The goal is to evaluate how different model architectures handle classification tasks in credit risk analysis, and to understand the trade‑offs in interpretability, predictive power, and practical deployment.
I obtained the mortgage default data from Kaggle: Loan Default Dataset
The dataset contains borrower, loan, and property characteristics such as:
Loan amount, interest rate, LTV ratio
Property value, income, credit score
Loan purpose, occupancy type, and more
The target variable is Status (default or non‑default).
Missing values: Imputed with median (numeric) and most frequent value (categorical).
Categorical variables: Encoded via one‑hot encoding.
Feature scaling: Not required for tree‑based models, but considered for logistic regression.
Train-test split: 80% training, 20% testing, with stratification to preserve class imbalance.
We implemented two core models:
Logistic Regression: A classical, interpretable baseline model for binary classification.
Random Forest Classifier: An ensemble of decision trees capable of capturing nonlinearities and complex interactions.
To prevent overfitting in Random Forest, we tuned key hyperparameters:
max_depth = 10
min_samples_leaf = 20
Accuracy
LR: 0.543
RF: 0.987
Precision (Class 1)
LR: 0.30
RF: 0.99
Recall (Class 1)
LR: 0.62
RF: 0.96
F1‑score (Class 1)
LR: 0.40
RF: 0.97
AUC Score
LR: 0.59
RF: 1.00
Both models’ ROC curves clearly illustrate Random Forest’s superior discriminative power (AUC = 1.00) compared to logistic regression (AUC = 0.59).
Logistic Regression:
High false positives and false negatives due to inability to capture nonlinear patterns.
Predictive power is limited, with significant misclassification of defaults.
Random Forest:
Strong performance with minimal misclassifications.
Captures complex relationships between features and default behavior.

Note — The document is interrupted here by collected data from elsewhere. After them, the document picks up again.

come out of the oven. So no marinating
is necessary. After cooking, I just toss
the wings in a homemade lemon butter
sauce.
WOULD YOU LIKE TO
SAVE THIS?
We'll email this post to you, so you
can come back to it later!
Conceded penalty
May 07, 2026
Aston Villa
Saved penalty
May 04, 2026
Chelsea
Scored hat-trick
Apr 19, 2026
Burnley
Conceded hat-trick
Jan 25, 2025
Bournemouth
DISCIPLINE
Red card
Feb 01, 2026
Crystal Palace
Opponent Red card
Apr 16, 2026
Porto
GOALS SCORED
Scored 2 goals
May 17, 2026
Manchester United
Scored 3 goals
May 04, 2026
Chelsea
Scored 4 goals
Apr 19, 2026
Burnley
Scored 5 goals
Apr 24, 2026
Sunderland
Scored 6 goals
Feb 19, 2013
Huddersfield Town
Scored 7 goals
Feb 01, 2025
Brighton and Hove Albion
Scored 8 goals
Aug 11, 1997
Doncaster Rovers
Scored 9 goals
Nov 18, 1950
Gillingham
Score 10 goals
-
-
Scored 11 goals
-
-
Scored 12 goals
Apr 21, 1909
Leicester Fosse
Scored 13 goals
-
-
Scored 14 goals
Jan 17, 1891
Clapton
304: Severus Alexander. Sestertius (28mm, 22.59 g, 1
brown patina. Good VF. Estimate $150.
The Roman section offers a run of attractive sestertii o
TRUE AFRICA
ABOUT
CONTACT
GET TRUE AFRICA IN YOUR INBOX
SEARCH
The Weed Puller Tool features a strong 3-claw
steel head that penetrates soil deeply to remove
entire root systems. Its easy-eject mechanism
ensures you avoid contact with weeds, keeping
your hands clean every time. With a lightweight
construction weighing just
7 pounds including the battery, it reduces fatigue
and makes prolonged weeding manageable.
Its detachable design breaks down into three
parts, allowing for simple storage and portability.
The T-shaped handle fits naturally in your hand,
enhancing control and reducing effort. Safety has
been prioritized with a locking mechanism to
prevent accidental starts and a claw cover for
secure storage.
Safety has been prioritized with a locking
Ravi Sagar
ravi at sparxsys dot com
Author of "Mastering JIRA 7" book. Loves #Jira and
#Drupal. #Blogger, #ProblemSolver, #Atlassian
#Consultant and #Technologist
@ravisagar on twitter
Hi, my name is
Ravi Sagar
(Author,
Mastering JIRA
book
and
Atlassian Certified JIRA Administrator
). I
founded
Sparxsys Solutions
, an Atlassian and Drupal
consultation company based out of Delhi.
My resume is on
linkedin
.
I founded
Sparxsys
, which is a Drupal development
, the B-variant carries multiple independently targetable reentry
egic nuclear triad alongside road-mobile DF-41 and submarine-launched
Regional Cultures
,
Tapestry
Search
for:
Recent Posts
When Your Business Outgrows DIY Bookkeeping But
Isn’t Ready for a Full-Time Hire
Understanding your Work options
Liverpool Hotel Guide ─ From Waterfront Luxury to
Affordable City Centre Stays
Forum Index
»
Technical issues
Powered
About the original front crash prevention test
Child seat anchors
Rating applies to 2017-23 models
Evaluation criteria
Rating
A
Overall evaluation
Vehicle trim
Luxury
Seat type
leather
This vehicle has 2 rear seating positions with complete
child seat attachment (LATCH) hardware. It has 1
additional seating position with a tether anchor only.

Interpretable coefficients and clear economic interpretation.
Poor predictive performance on complex, nonlinear data.
Highly sensitive to class imbalance and feature scaling.
Struggles with feature interactions and nonlinearity, leading to low recall and precision.
Substantial improvement in accuracy and AUC.
Captures nonlinear relationships and feature interactions.
Robust to missing values and scaling.
Less interpretable compared to logistic regression
Potential risk of overfitting (mitigated here via hyperparameter tuning).
This experiment highlights the significant performance gap between traditional logistic regression and modern ensemble methods in mortgage default prediction.
While logistic regression remains a useful baseline model for interpretability, Random Forest offers superior predictive power and practical utility for real‑world credit risk assessment.
From a business perspective, a model with high recall and precision (like Random Forest) can reduce financial losses by identifying high‑risk loans more accurately, while still offering insights into key drivers of default risk.